What needs to be done => Print, in exact form, the lines below from the one containing "left shoulder: (263, 199, 3)" through the one containing "left elbow: (418, 250, 7)", and omit all others.

....

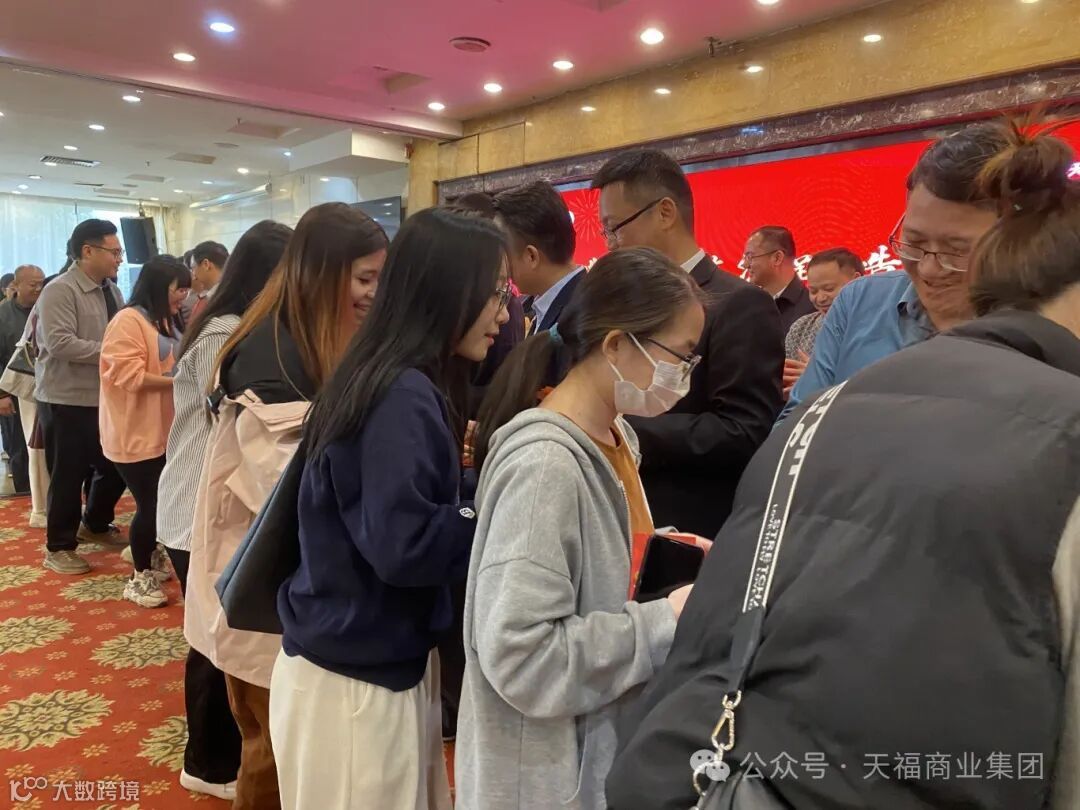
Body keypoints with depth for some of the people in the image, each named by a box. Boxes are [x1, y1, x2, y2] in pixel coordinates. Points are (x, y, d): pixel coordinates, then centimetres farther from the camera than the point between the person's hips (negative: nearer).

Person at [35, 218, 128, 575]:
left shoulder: (111, 291, 9)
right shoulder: (59, 291, -14)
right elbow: (59, 343, -24)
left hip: (105, 397, 7)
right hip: (66, 401, -7)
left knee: (116, 467, 15)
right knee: (67, 477, 4)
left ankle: (95, 525, 39)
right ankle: (59, 547, 21)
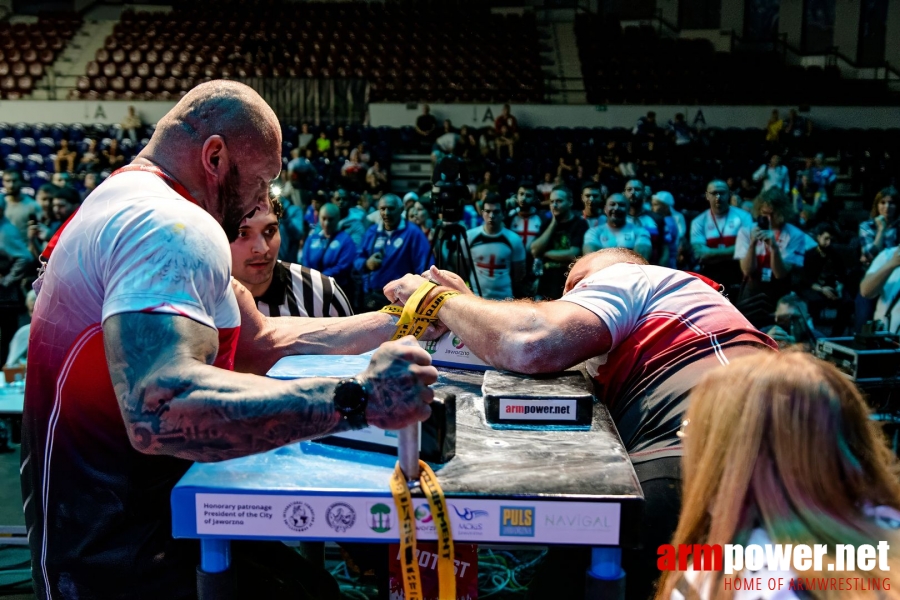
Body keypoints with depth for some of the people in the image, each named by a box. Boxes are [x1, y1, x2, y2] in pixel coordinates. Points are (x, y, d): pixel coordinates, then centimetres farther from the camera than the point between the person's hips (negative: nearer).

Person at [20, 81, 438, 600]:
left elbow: (261, 342, 10)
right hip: (122, 558, -10)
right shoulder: (175, 227, -20)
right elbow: (158, 409, -36)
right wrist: (358, 399, -36)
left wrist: (398, 322, 9)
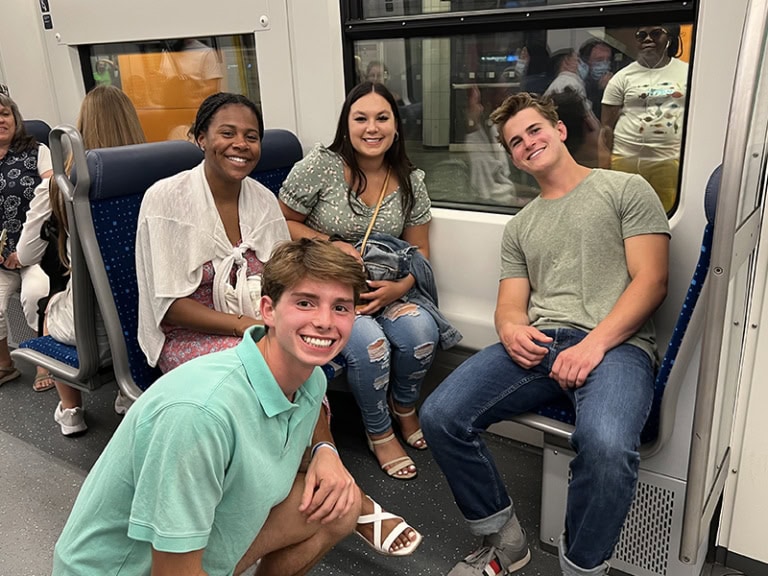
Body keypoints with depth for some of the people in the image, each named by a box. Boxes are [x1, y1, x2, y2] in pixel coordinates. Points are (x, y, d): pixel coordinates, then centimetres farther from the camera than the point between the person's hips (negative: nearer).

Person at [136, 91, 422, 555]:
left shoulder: (263, 199, 3)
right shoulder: (167, 199, -11)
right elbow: (170, 305, -14)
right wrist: (248, 325, -24)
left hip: (257, 329, 4)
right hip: (188, 337, -4)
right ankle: (355, 504, -21)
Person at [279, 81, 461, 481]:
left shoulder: (410, 181, 3)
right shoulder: (320, 166, -8)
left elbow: (418, 250, 7)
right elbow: (282, 222, -1)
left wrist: (400, 287, -14)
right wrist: (333, 245, -15)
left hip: (387, 286, 4)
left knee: (421, 329, -25)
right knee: (368, 342, -30)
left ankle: (404, 407, 8)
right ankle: (379, 434, -1)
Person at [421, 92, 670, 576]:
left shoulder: (626, 189, 11)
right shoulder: (520, 226, 26)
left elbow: (651, 281, 0)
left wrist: (595, 343, -14)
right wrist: (511, 329, -8)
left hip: (614, 343, -4)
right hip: (537, 343, 5)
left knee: (606, 444, -37)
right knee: (440, 415, -19)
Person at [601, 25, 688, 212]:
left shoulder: (686, 72, 8)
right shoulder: (623, 77, 4)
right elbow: (607, 126, 2)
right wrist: (608, 165, -4)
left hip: (670, 161, 1)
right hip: (626, 161, -1)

....

Problem solution =>
left shoulder: (263, 199, 3)
right shoulder: (167, 199, -11)
right elbow: (170, 305, -14)
right wrist: (248, 325, -24)
left hip: (257, 329, 4)
right hip: (188, 337, -4)
right ankle: (355, 504, -21)
Person at [279, 81, 461, 481]:
left shoulder: (410, 181, 3)
right shoulder: (320, 166, -8)
left elbow: (418, 250, 7)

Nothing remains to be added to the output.